Resta, comunque, nell’aria, giustificato o no che sia, eccessivo o meno che sembri, il timore di uno scisma: che per qualche sconsiderato è una speranza. D’altronde, colui che taluni con ammirazione e altri per dileggio definiscono “il papa gaucho” le cose non le manda a dire: non solo quando afferma e dispone, ma anche quando proibisce. Spero non sia sfuggito proprio a tutti che, forse dopo le proteste d’ambiente episcopale provocate dalla sua esortazione apostolica Amoris laetitia, si è opposto alla richiesta che in caso di nozze di confessione mista cattolico-luterana celebrata in una chiesa cattolica il coniuge luterano possa accedere all’eucarestia (è una bacchettata sulle dita al cardinale Marx); ha vietato la revisione della Humanae Vitae, che – emessa il 25 luglio del 1968 – ha ormai cinquant’anni e con la quale papa Paolo VI dichiarava immorale la contraccezione; infine, tornando sulla questione della donna-prete, ha impedito la riapertura della discussione sul divieto delle ordinazioni femminili disposto da Giovanni Paolo II nella lettera apostolica Ordinatio sacerdotalisdel 22 maggio 1994. Il papa punta, senza dubbio, alla riunione tra le Chiese: ma sa bene altresì che qualunque “apertura” nei confronti del mondo occidentale riformato allontana dall’intesa con le Chiese cristiane ortodosse e orientali. Un passo avanti, anche deciso, per la riammissione del permesso ai sacerdoti di sposarsi non osterebbe all’intesa né con i riformati né con gli ortodossi e gli orientali: ma in tema di contraccezione e di sacerdozio femminile non si scherza, l’opposizione è frontale. E’ vero che questo papa, da buon gaucho, “lleva – come dicono gli argentini – espuelas de plata”, calza sproni d’argento: ma sa benissimo quando è il caso ai affondarli nella pancia del cavallo per farlo correre e quando invece bisogna trattarlo con dolcezza, ammansendolo e carezzandogli la criniera.
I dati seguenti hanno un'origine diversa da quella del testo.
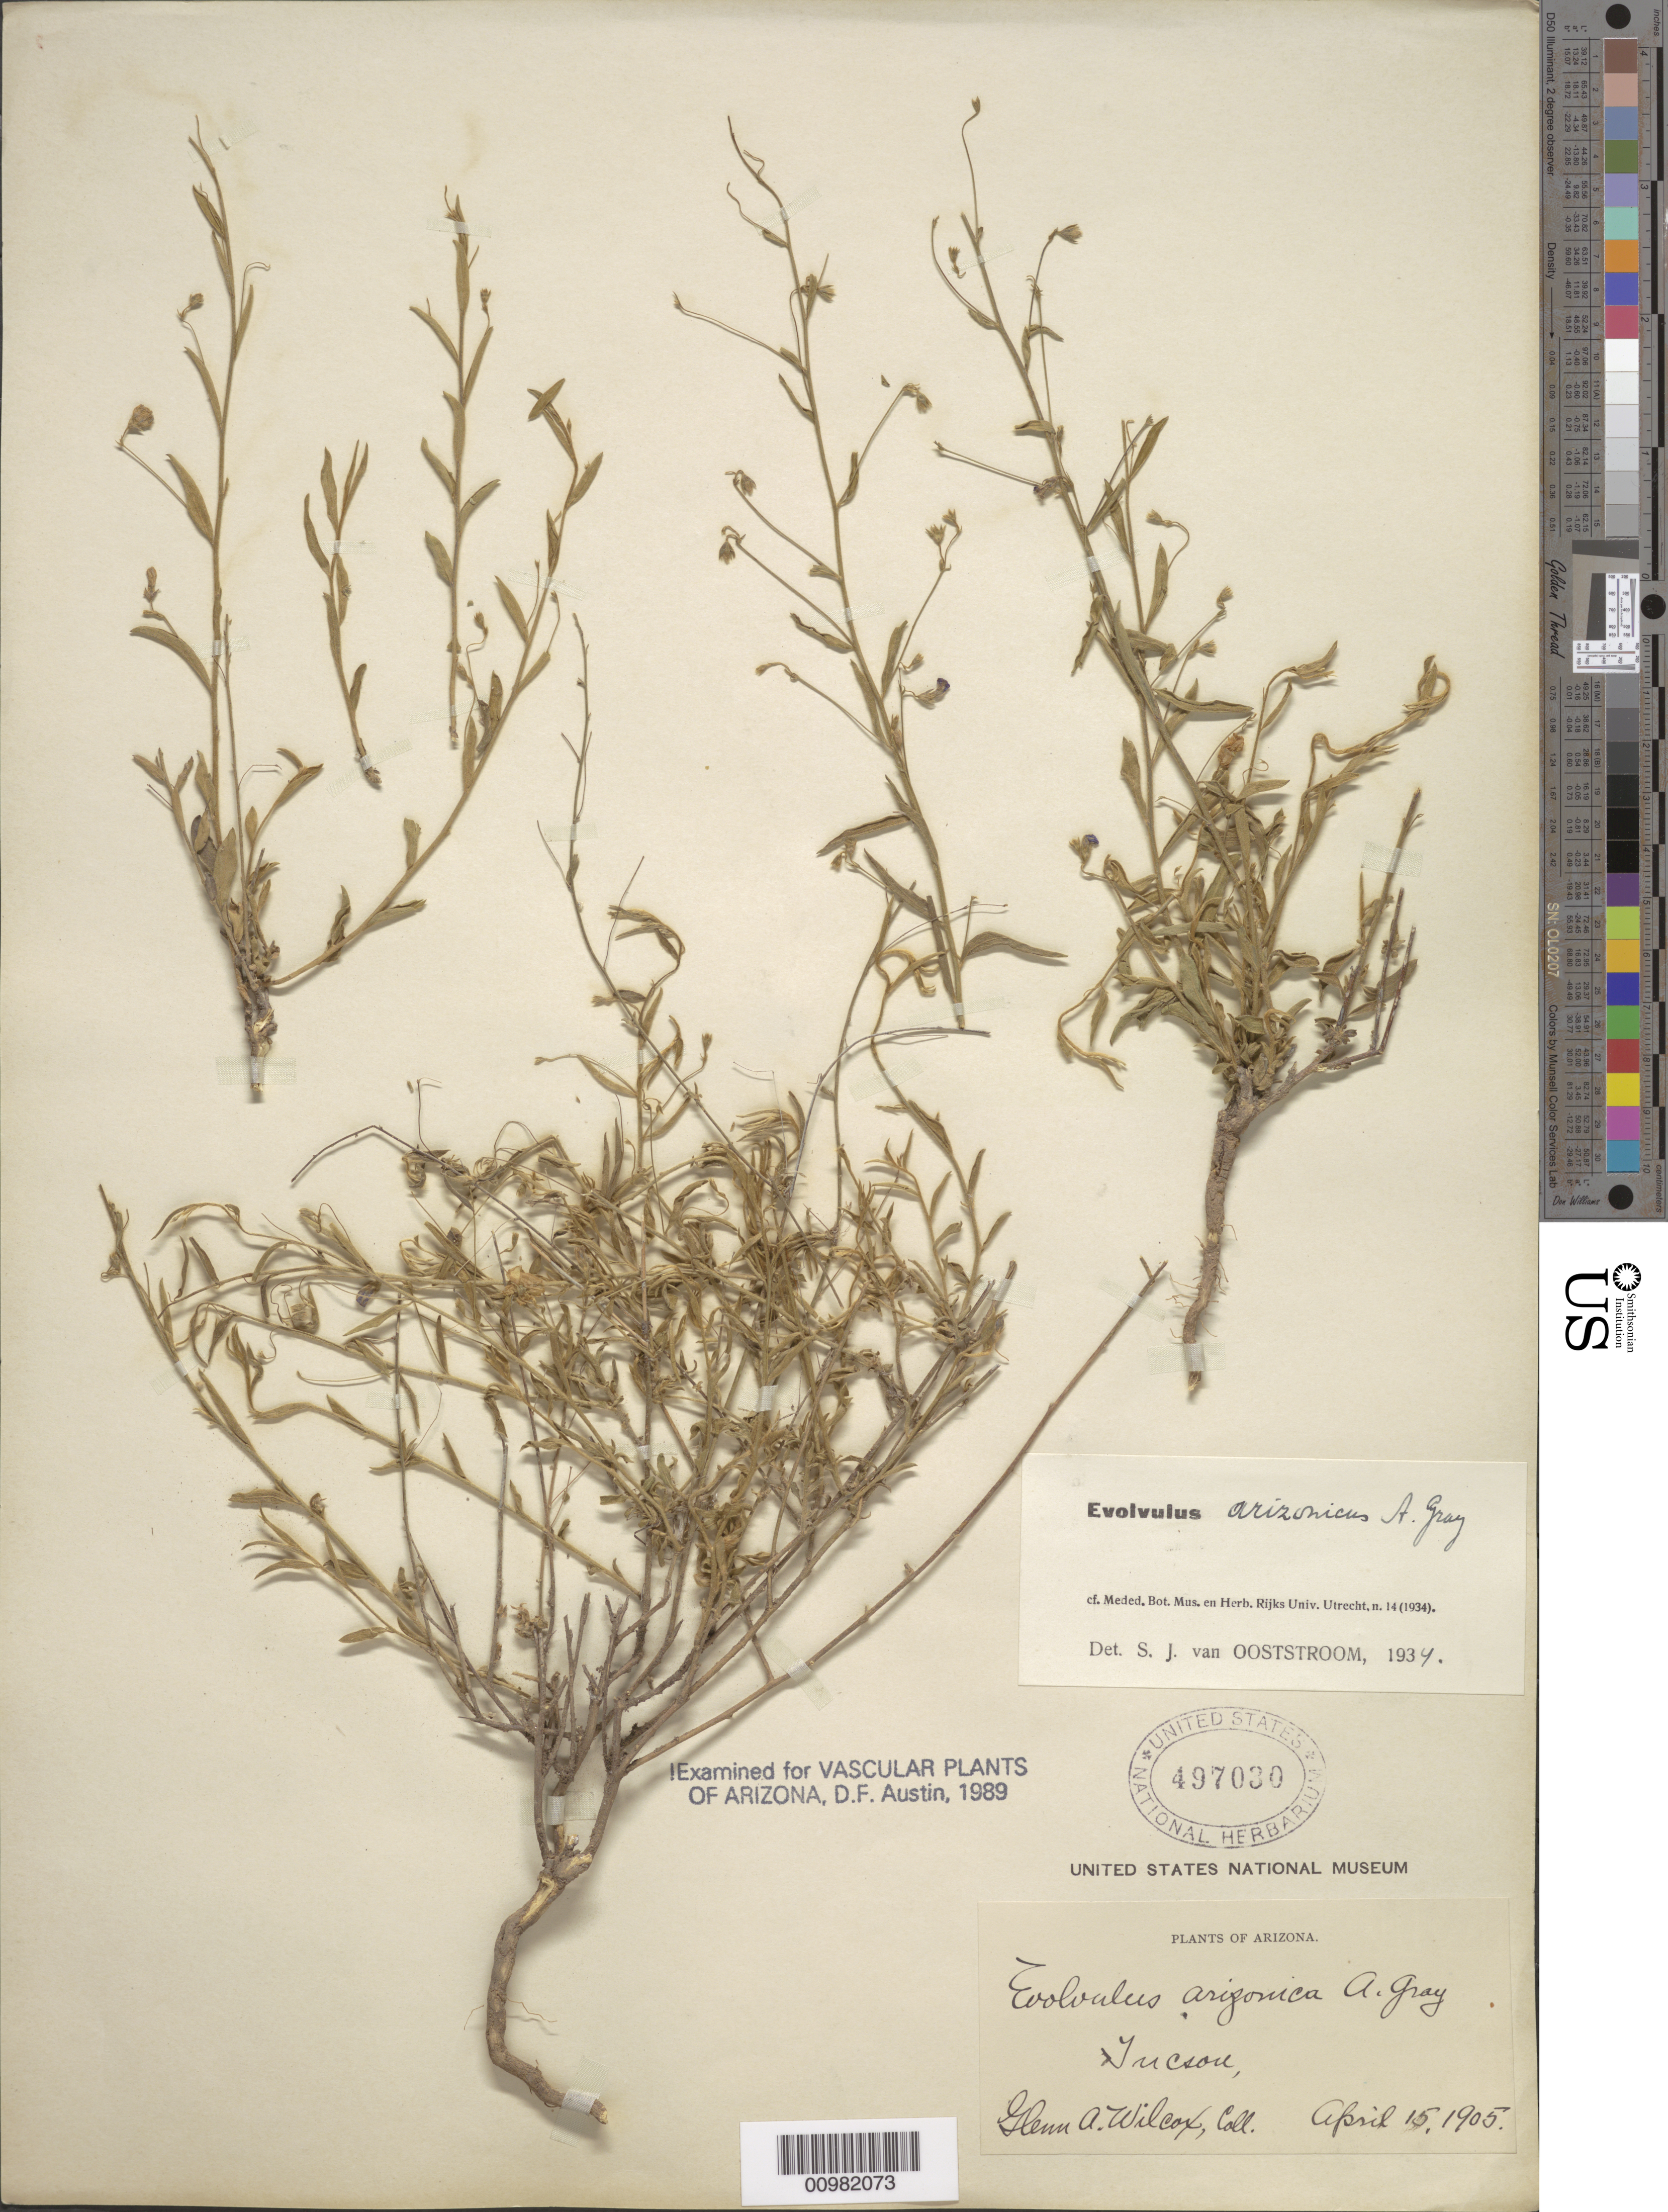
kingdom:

E, visto che siamo insensibilmente scivolati nell’ecclesiologia contemporaneistica, anche tornando a un tema che già avevo sfiorato nel MC della settimana scorsa, mi permetto di consigliare il numero 24 (1/2918) della bella rivista “Quaderni Biblioteca Balestrieri”, edita dalla provincia dei Frati Minori di Sicilia e dedicata al sinodo dei vescovi siciliani. Oltre al testo completo del discorso di papa Francesco ai giovani tenuto il 19 marzo scorso in occasione dell’incontro al Pontificio Collegio Internazionale “Maria mater Ecclesiae”, i contributi del fascicolo insistono molto – anche riferendosi al Rapporto Giovani curato dall’Osservatorio Giovani dell’istituto Giuseppe Toniolo (ente fondatore dell’Università Cattolica) – sulla condizione in Italia dei cosiddetti Millennials,cioè di coloro che, nati tra 1980 e 2000, oscillano oggi tra la soglia del quarantesimo e quella del ventesimo anno di età: cioè tra coloro che, se ne hanno, hanno figli ancora piccoli o molto giovani e quelli che stanno diventando o sono da poco diventati maggiorenni. E’ su di loro che bisogna insistere se vogliamo – ed è indispensabile – procedere a una rifondazione morale e culturale dell’ormai destrutturata società civile italiana. Se non è ormai (almeno per i quasi-quarantenni) troppo tardi.